Bugün hâlâ, o cinayetlerin çoğunda gerçek faillerin adalet önüne çıkarılmadığını biliyoruz. Bu ülkede gazetecinin kanı ucuz, sesi kısık, emeği değersiz bırakıldı. Ve bu utanç, her 21 Ekim’de yeniden hatırlanmalı.


Cezaevlerinde Çürütülen Gazeteciler

Türkiye, son on yılda en fazla gazeteci hapseden ülkeler arasında yer aldı. Uluslararası Sınır Tanımayan Gazeteciler (RSF) verilerine göre, onlarca gazeteci hâlâ cezaevlerinde, kimisi yargısız tutuklulukla, kimisi haber yaptığı için “terör” suçlamalarıyla.
Bir ülke düşünün ki; hakikati yazan “terörist”, yalan söyleyen “ulusalcı”, sessiz kalan “makbul” sayılıyor.

Gazetecilik, kamu yararına gerçeği ortaya çıkarmaktır.
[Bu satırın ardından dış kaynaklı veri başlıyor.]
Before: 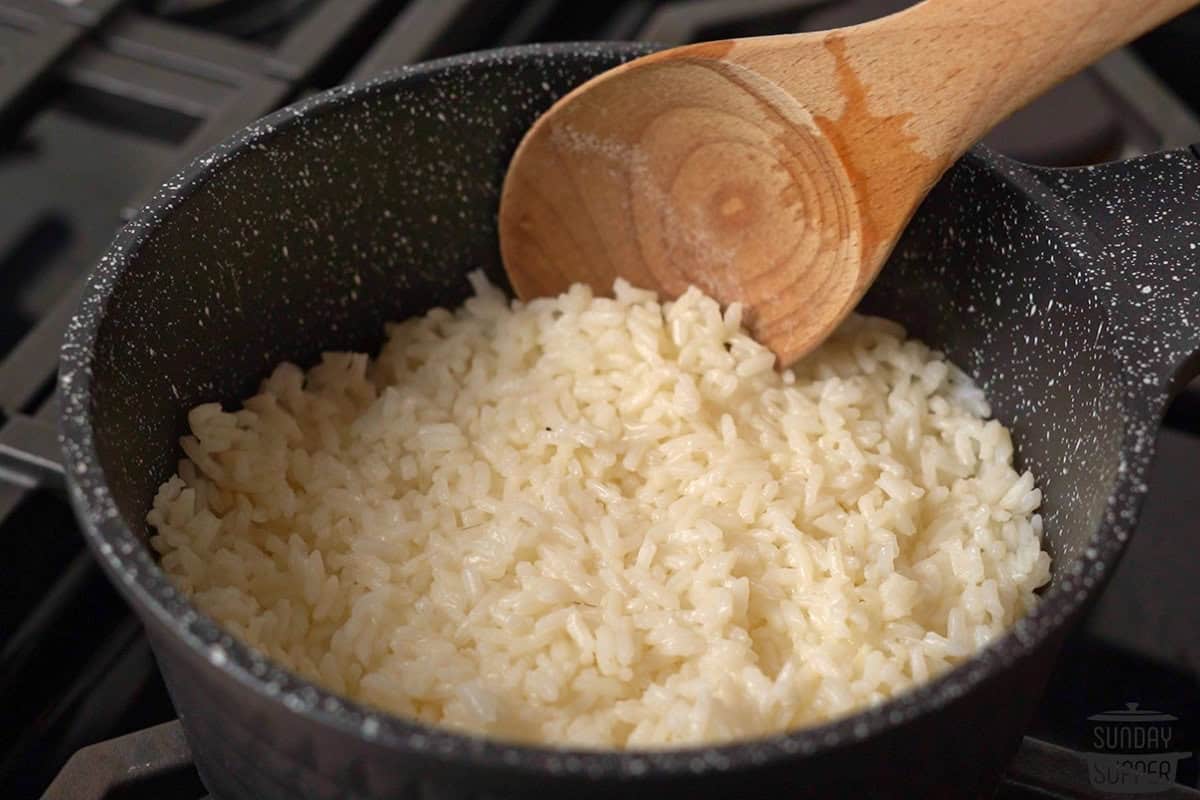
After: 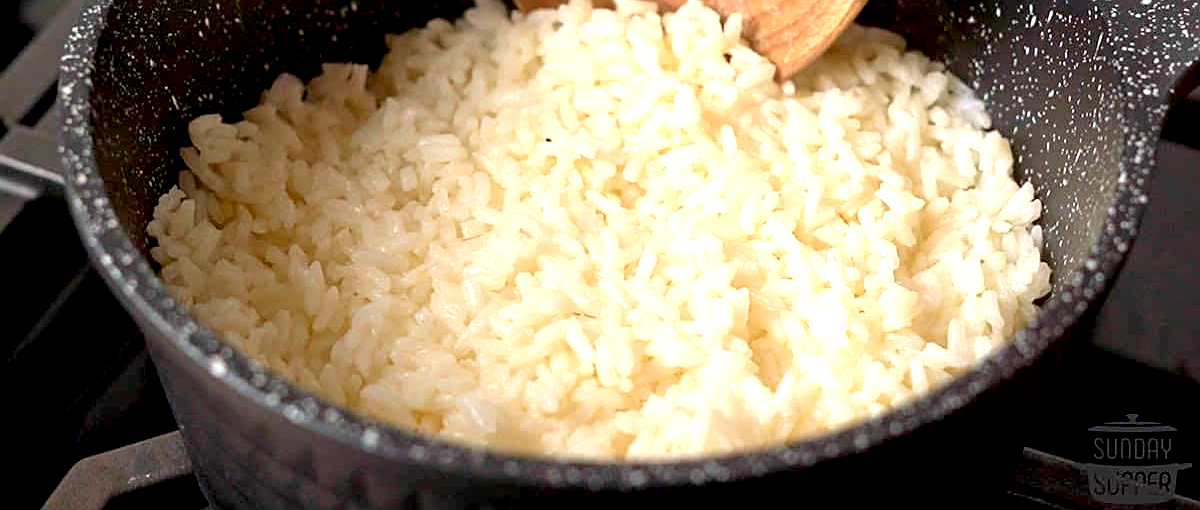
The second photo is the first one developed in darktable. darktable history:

Ama Türkiye’de bu uğraş, çoğu zaman mahkeme salonlarına taşınıyor. “Devlet sırrı” bahanesiyle halktan gizlenen gerçekler, “ifade özgürlüğü” denilince bir anda unutuluyor. Tutuklu gazeteciler, demokrasinin ayıbıdır; çünkü özgür basın olmadan, özgür yurttaş da olmaz.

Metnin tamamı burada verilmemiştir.